## TASK DATA
***
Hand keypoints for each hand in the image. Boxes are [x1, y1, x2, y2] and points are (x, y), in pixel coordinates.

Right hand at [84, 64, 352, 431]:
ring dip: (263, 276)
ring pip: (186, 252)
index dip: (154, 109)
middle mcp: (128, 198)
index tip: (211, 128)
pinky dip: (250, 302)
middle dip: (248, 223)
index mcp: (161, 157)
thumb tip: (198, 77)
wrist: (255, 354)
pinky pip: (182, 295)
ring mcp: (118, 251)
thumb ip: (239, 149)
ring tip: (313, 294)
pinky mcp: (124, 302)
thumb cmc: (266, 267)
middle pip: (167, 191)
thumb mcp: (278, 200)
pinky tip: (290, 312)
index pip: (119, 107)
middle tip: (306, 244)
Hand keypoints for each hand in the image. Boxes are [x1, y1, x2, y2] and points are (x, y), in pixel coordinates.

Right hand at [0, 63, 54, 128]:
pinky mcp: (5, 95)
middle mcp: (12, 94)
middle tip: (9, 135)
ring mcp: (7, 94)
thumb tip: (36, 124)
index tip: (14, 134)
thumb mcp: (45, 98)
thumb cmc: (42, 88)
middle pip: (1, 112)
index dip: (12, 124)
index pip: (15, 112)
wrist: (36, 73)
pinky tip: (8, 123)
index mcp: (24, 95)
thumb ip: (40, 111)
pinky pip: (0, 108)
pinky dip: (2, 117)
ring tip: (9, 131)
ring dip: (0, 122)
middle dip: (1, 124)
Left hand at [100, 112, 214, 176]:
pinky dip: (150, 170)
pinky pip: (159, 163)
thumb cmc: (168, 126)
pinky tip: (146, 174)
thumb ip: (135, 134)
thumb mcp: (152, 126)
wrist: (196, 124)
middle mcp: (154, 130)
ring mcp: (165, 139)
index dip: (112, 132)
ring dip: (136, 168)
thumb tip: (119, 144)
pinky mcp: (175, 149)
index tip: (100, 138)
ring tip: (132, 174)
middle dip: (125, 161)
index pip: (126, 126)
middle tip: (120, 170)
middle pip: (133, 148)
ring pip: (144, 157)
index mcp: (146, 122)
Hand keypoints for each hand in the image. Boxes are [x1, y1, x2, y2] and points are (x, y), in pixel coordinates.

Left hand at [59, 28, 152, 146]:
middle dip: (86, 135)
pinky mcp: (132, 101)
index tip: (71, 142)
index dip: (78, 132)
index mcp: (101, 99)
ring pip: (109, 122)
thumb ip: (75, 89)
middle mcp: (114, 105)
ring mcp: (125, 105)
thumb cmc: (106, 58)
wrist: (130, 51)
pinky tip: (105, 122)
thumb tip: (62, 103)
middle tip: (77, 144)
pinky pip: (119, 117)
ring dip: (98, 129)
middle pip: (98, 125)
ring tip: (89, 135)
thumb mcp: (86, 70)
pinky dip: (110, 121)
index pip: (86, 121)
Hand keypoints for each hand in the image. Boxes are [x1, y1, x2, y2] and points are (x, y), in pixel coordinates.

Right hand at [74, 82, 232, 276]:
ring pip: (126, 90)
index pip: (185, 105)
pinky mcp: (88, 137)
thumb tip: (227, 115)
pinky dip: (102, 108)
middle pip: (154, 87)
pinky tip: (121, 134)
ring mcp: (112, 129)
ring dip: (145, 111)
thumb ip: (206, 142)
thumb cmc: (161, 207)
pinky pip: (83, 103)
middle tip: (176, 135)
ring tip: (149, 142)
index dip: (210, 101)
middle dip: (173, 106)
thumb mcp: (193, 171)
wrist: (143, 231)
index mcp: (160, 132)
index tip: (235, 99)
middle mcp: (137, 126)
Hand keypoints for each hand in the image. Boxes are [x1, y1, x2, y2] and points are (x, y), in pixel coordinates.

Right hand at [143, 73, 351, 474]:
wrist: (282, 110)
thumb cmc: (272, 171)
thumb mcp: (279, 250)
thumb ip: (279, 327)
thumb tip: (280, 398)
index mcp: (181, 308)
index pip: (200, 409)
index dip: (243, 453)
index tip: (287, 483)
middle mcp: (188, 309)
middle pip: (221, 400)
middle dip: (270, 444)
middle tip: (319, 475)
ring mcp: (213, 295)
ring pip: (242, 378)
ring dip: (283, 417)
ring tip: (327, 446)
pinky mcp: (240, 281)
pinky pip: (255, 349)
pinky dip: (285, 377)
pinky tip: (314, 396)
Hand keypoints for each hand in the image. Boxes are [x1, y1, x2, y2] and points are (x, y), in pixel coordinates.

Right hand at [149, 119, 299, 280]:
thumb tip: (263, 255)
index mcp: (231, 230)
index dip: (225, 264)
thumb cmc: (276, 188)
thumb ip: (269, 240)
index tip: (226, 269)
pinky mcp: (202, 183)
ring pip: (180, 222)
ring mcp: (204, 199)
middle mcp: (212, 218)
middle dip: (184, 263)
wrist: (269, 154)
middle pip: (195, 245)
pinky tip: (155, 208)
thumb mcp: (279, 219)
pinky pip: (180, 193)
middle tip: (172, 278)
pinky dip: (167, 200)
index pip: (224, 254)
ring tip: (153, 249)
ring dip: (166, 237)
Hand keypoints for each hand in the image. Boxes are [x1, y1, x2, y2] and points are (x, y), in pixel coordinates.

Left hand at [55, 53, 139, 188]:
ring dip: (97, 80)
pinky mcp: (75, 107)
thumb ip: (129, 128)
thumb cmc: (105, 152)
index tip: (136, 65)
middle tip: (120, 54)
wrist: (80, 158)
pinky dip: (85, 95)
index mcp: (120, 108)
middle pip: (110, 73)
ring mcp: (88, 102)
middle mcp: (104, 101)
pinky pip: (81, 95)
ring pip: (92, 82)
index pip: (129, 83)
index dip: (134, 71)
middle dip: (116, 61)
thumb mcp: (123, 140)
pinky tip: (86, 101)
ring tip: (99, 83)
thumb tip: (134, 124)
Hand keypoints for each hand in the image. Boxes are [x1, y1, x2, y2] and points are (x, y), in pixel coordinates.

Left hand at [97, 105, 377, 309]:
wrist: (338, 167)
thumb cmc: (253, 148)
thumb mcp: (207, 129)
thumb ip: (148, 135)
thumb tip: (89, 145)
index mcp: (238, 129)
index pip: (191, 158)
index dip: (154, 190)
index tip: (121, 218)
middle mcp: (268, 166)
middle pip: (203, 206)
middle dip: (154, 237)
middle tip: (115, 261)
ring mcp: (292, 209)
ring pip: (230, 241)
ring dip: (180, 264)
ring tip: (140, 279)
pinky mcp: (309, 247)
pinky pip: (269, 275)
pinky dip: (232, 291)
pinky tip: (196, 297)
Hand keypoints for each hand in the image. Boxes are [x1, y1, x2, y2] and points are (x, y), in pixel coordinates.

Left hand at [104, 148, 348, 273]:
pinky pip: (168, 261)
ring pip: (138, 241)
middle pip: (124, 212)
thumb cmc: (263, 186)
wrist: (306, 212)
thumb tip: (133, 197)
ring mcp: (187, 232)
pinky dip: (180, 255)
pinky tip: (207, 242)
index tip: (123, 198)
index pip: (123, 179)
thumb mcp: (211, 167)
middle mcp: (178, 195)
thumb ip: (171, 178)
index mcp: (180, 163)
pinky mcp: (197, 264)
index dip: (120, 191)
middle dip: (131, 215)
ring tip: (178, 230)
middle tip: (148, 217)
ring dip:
***
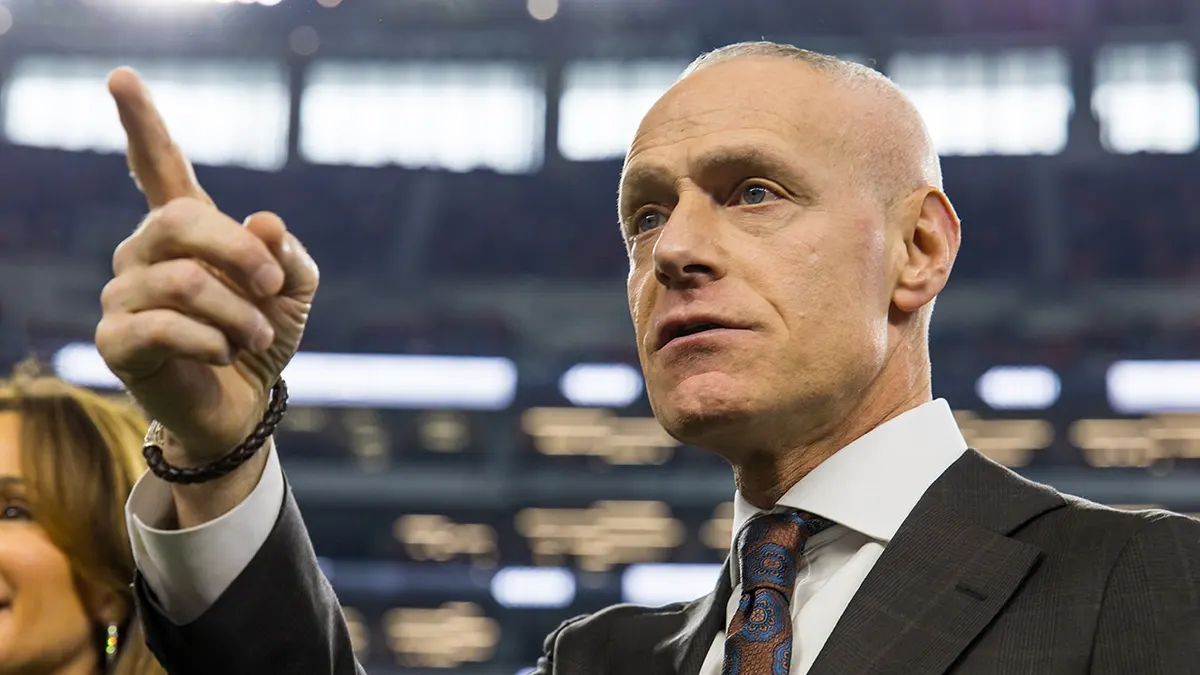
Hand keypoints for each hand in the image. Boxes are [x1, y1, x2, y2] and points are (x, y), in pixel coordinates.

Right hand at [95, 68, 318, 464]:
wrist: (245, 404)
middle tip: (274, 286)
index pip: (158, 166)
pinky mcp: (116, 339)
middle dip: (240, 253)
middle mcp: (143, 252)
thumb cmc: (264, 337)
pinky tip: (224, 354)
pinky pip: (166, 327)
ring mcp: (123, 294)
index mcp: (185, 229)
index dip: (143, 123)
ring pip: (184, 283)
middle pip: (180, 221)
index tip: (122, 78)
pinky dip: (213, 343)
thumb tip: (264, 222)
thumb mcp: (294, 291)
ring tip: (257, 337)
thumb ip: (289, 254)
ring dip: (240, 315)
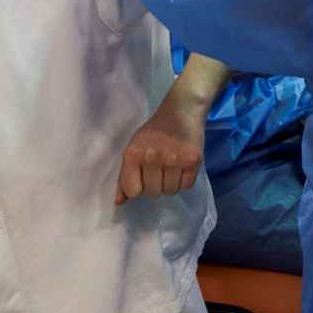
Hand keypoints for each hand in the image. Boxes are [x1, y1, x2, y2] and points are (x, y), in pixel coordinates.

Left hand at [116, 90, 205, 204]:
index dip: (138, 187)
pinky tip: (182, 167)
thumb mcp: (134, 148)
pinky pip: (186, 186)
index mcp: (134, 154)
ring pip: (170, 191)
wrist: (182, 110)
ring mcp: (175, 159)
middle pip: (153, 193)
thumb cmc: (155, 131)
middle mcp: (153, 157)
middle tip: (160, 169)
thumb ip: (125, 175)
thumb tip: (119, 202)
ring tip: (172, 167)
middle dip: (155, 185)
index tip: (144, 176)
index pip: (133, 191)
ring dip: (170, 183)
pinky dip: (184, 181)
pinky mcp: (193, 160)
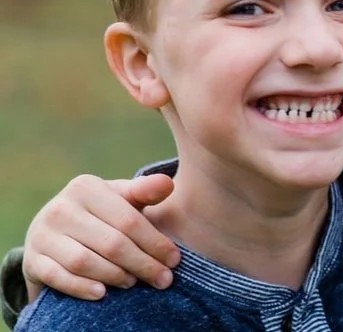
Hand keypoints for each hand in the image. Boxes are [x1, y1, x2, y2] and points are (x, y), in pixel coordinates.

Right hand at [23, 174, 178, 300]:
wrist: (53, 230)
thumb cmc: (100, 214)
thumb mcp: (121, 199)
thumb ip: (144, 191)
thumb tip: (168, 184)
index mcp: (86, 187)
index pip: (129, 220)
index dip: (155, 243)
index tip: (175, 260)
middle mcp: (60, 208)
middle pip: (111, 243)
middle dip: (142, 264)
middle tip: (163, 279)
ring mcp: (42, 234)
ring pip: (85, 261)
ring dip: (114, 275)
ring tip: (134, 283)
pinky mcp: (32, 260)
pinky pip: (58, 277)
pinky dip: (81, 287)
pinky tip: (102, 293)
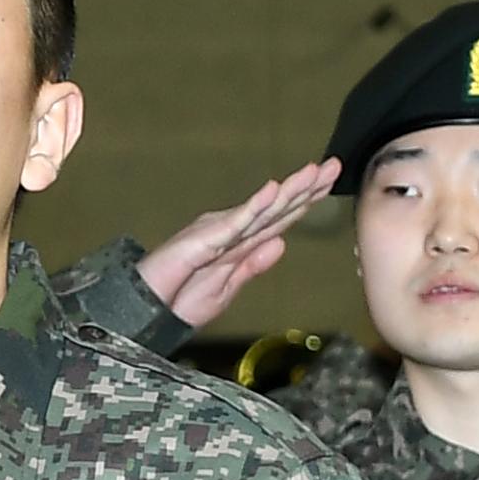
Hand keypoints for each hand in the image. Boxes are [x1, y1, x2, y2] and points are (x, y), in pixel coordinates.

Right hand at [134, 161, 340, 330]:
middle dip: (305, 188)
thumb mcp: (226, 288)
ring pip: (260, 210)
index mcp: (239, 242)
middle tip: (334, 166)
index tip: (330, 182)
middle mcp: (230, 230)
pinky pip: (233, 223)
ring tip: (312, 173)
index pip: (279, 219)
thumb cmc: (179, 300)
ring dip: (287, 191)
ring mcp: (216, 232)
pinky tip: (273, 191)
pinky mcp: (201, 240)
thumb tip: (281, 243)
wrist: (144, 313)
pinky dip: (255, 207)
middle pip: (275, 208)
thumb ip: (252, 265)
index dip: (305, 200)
***
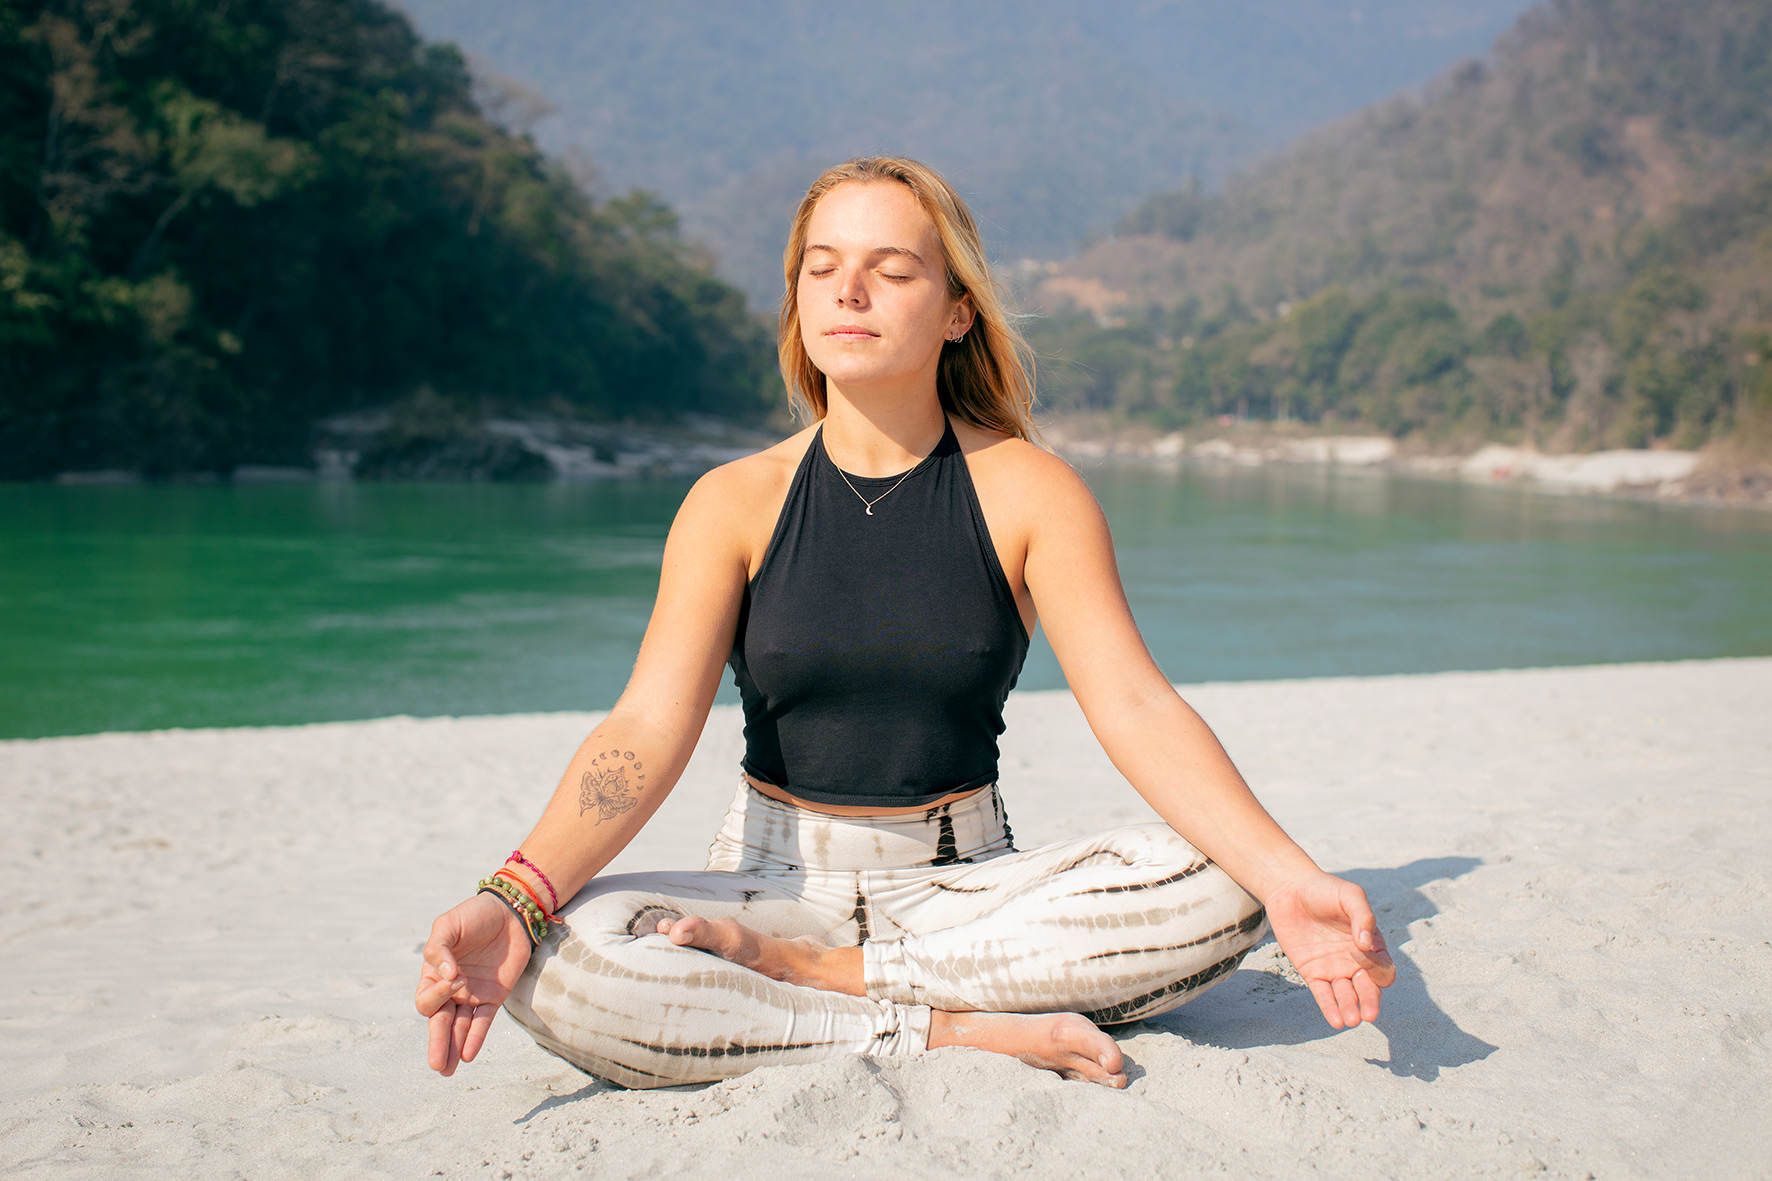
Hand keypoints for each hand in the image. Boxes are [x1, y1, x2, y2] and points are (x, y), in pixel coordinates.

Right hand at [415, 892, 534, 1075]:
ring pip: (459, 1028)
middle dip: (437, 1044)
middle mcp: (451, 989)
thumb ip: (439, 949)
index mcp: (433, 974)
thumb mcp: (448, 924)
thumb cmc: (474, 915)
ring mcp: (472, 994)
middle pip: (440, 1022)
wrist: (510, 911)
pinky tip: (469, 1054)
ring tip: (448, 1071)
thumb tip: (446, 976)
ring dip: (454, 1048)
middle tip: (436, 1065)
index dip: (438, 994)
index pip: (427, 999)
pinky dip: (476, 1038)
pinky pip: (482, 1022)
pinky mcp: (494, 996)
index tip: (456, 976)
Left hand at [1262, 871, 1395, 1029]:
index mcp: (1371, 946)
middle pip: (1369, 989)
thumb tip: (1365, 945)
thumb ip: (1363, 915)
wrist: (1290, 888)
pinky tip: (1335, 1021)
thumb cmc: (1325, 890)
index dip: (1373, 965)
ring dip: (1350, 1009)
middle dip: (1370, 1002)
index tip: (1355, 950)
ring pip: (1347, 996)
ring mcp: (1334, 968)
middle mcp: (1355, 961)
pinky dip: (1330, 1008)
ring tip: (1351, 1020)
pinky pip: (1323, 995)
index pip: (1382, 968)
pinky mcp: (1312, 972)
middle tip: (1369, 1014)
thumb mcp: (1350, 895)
***
## TASK DETAILS
Every line from the line containing "pinky tip: (146, 174)" through the line containing "index mcp: (146, 122)" in the records above must be retyped exactly. Leave out the rest.

## RESULT OF THE EXERCISE
pinky tip: (146, 174)
thumb ip: (135, 134)
thumb mcp: (152, 126)
wrist: (196, 124)
middle mcp: (154, 130)
ring mcp: (165, 139)
index dip: (112, 132)
ring dip: (136, 168)
thumb tip: (119, 144)
pinky mcp: (175, 149)
index tip: (100, 138)
ring tip: (132, 174)
middle dip: (125, 161)
index pip: (126, 126)
middle tip: (120, 170)
middle pip: (133, 148)
ring pip: (144, 157)
index mcp: (146, 122)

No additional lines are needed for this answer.